Port Scanning: What It Is and When to Use It
Port scanning reveals which services are publicly exposed on a domain's server. Certain open ports are expected — others are serious security risks.
Port Scanning: What It Is and When to Use It
A port scan checks which TCP ports are open on the IP address(es) associated with a domain. Each open port represents a service listening for connections. Knowing what's exposed is fundamental to understanding a server's attack surface.
Credit Cost
A port scan costs 600 credits.
What Gets Scanned
ElasticDomain scans common TCP ports using parallel connections with a 3-second timeout per port. It also performs banner grabbing — reading the first response from open ports to identify the service and version running.
Common Ports and What They Mean
| Port | Service | Notes |
|---|---|---|
| 22 | SSH | Remote shell access — should be restricted, not open to all |
| 25 | SMTP | Email sending — if open, server may be used for spam |
| 80 | HTTP | Normal for web servers |
| 443 | HTTPS | Normal for web servers |
| 3306 | MySQL | Database — should NEVER be publicly exposed |
| 5432 | PostgreSQL | Database — should NEVER be publicly exposed |
| 6379 | Redis | Cache/queue — should NEVER be publicly exposed |
| 27017 | MongoDB | Database — should NEVER be publicly exposed |
| 8080/8443 | Alternative HTTP/HTTPS | Development or proxy ports — review if unexpected |
| 21 | FTP | File transfer — unencrypted, use SFTP instead |
| 23 | Telnet | Deprecated, unencrypted — should be closed |
| 3389 | RDP | Windows Remote Desktop — high-value attack target |
Interpreting Results
Expected Ports
A typical production web server should have only 80 and 443 open publicly. Anything else warrants investigation.
High-Risk Findings
Database ports (3306, 5432, 6379, 27017) open to the internet — This is a critical finding. Publicly exposed databases are a leading cause of data breaches. These should be immediately firewalled.

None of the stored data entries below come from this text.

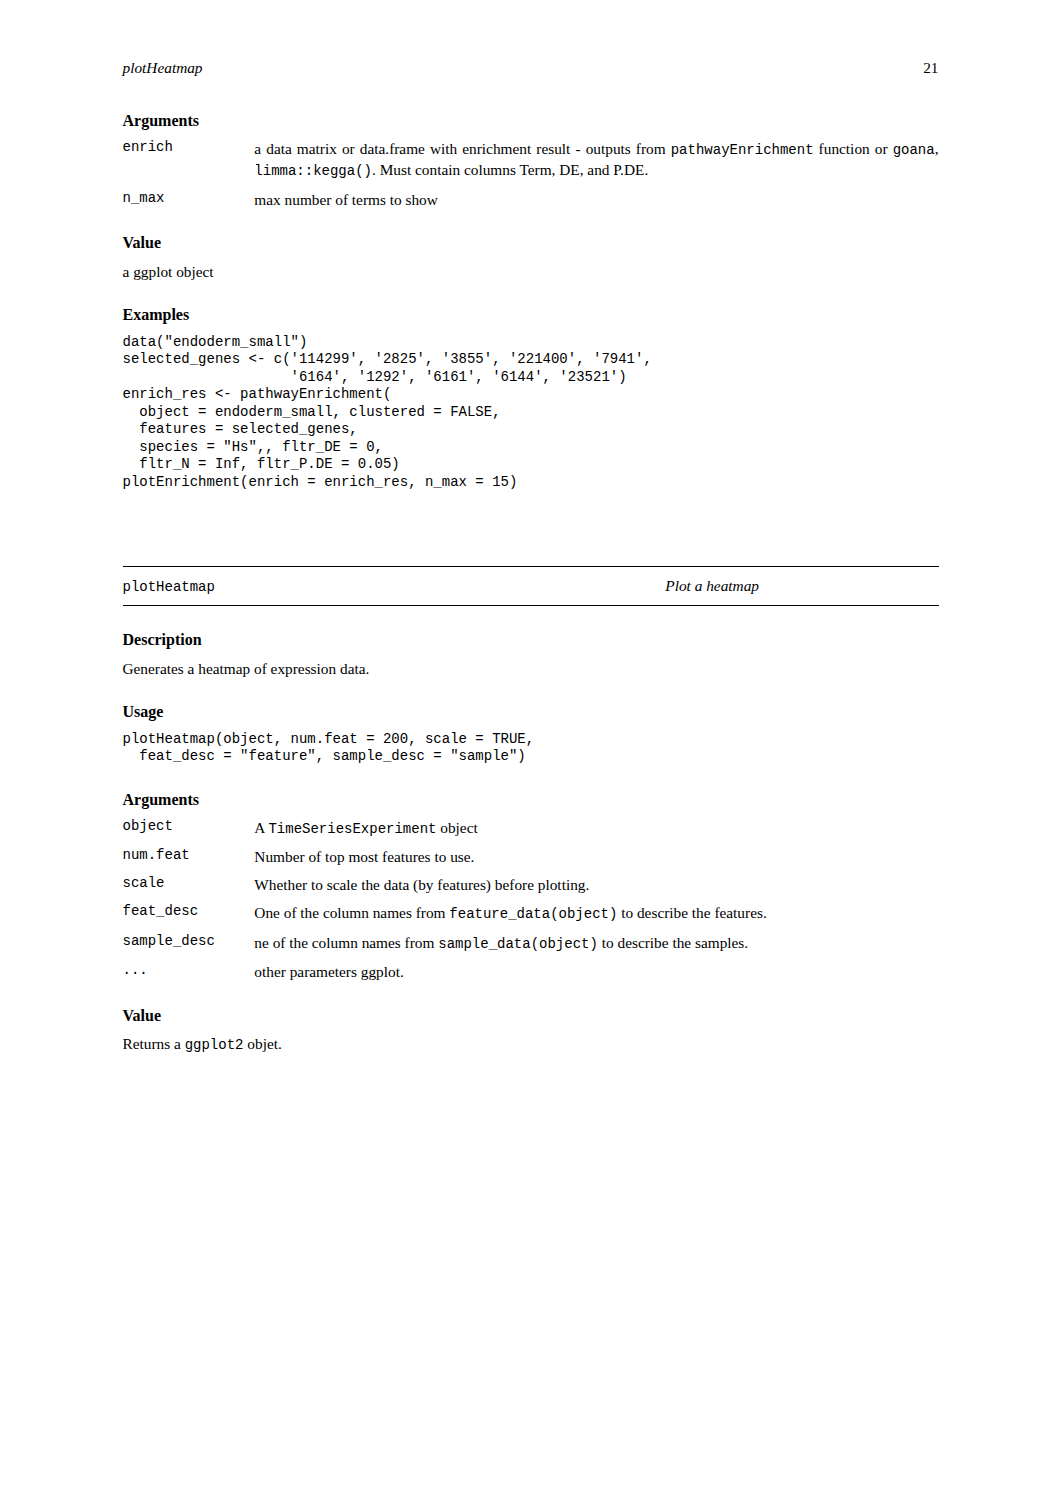plotHeatmap 21
Arguments
enrich
a data matrix or data.frame with enrichment result - outputs from pathwayEnrichment function or goana, limma::kegga(). Must contain columns Term, DE, and P.DE.
n_max
max number of terms to show
Value
a ggplot object
Examples
data("endoderm_small")
selected_genes <- c('114299', '2825', '3855', '221400', '7941',
                    '6164', '1292', '6161', '6144', '23521')
enrich_res <- pathwayEnrichment(
  object = endoderm_small, clustered = FALSE,
  features = selected_genes,
  species = "Hs", ontology = "BP", fltr_DE = 0,
  fltr_N = Inf, fltr_P.DE = 0.05)
plotEnrichment(enrich = enrich_res, n_max = 15)
plotHeatmap Plot a heatmap
Description
Generates a heatmap of expression data.
Usage
plotHeatmap(object, num.feat = 200, scale = TRUE,
  feat_desc = "feature", sample_desc = "sample")
Arguments
object
A TimeSeriesExperiment object
num.feat
Number of top most features to use.
scale
Whether to scale the data (by features) before plotting.
feat_desc
One of the column names from feature_data(object) to describe the features.
sample_desc
ne of the column names from sample_data(object) to describe the samples.
...
other parameters ggplot.
Value
Returns a ggplot2 objet.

SSH (22) with no banner or weak SSH version — Consider moving SSH to a non-standard port or restricting access to known IP ranges.
FTP (21) — Unencrypted file transfer. If file transfer is needed, use SFTP (port 22) instead.
Telnet (23) — Completely deprecated. Close immediately.
When to Run a Port Scan
- When adding a new domain — run once to establish a baseline of what's exposed
- After a server migration — verify that only expected ports are open on the new server
- Security audit — periodically scan production domains to catch firewall misconfigurations
- Investigating a compromised server — unexpected open ports may indicate backdoors
Setting Up Port Change Alerts
Port scan results are stored per scan. To detect when new ports open unexpectedly:
- Domain detail → Alerts → Create Alert Rule
- Trigger: Security Threat
- This will fire if a subsequent scan detects a significant change in open services.
Port Scanning vs Security Scan
| Scan Type | Cost | What It Checks |
|---|---|---|
| Security Scan | 2 credits | HTTP security headers, blacklist status |
| Port Scan | 600 credits | TCP port exposure, service banners |
For most monitoring workflows, the 2-credit security scan is sufficient for regular checks. Run port scans selectively — when adding a domain for the first time, after server changes, or as part of a periodic security review.